In its first week, Connect for Health Colorado, our state’s health insurance marketplace, successfully attracted more than 162,941unique website visitors, had 9,658 calls and chats to the service center, and 18,174 accounts created.  We think this is a strong start and know that it will take time for Coloradans who have not had insurance before to learn about their options and apply for coverage.  We are working across state government to help make this happen.       

At my department, Health Care Policy and Financing, Coloradans can enroll through our new modularized interoperable cloud-based system, PEAK.  We had more than 9,000 applications come through this site in the first 10 days of October.  It is foundational to our desire to increase new consumerism and greater client responsibility by walking through a self-enrollment process.  Our website is Colorado.gov/PEAK and we have seen record traffic to the application site.

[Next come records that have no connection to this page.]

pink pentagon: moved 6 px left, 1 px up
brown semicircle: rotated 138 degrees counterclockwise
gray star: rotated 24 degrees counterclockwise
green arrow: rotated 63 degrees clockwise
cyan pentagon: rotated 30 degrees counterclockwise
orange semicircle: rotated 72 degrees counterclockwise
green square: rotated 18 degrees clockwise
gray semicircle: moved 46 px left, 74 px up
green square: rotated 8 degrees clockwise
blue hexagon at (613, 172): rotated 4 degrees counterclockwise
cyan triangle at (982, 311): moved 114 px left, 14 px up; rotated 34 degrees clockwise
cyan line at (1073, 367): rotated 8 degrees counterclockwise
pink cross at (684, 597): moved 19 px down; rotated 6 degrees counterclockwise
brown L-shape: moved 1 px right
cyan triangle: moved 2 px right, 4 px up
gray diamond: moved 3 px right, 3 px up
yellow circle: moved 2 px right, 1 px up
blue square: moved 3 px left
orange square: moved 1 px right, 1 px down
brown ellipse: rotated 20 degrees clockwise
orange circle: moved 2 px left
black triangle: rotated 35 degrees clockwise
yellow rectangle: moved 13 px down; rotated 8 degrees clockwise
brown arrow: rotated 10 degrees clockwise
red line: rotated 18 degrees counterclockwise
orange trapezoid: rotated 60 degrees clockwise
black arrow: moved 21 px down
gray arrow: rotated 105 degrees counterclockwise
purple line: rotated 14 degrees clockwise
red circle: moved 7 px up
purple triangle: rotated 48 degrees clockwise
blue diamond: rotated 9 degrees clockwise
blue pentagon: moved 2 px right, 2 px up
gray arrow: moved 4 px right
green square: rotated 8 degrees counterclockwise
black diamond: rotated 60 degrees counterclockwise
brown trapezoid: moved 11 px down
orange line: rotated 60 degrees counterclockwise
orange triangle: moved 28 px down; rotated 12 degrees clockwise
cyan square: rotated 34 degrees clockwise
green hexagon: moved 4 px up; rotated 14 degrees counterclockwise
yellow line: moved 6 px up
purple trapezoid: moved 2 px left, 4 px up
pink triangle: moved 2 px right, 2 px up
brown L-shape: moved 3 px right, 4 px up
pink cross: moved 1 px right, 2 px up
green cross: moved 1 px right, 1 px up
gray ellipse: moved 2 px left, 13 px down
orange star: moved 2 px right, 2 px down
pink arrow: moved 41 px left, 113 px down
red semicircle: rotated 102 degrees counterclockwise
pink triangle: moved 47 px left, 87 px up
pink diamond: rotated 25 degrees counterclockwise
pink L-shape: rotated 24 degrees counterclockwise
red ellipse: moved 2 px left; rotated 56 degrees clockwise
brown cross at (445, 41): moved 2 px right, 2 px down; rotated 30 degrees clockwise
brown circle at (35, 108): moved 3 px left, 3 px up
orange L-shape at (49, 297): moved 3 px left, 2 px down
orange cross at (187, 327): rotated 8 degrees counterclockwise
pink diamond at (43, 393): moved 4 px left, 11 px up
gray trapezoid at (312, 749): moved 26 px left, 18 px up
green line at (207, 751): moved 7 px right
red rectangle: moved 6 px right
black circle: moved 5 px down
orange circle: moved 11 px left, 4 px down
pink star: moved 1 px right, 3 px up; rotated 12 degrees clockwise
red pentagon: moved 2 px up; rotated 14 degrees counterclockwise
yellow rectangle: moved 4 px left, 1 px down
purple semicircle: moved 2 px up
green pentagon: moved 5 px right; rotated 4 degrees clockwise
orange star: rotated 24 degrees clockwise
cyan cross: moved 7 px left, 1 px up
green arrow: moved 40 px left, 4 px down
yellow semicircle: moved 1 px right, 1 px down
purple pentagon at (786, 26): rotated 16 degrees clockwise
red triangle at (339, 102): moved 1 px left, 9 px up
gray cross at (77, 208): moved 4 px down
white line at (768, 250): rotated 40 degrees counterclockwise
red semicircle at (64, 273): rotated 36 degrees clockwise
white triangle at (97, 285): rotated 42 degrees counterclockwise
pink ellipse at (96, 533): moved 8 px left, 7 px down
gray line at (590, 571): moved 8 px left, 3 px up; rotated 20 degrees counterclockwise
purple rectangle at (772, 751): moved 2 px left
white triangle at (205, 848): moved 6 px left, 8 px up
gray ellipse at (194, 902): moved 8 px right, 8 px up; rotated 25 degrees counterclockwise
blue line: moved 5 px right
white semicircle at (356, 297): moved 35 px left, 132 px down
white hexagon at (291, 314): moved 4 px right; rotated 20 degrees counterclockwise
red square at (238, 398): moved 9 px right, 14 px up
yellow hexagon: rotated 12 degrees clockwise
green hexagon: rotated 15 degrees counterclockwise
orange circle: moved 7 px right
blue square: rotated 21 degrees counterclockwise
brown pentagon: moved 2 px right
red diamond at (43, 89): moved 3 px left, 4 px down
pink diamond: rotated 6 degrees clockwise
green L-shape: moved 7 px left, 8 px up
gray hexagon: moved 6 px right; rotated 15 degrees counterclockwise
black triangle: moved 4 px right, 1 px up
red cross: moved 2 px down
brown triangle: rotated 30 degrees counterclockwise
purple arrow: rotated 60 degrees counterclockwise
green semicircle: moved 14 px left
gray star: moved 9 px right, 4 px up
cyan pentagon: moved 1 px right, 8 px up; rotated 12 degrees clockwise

Overall, the marketplace opening went quite smoothly for Colorado—the exchange opened successfully, Medicaid began, and our technology functioned efficiently for being such a large, complex system. With the marketplace now up and running, individuals, families, and small employers can start making appointments with Health Coverage-Guides, learn about plan options, and apply for insurance when ready.

This is an exciting moment in health care history and we are proud to be working with partners across our state and our nation to provide affordable health insurance options to all residents of Colorado!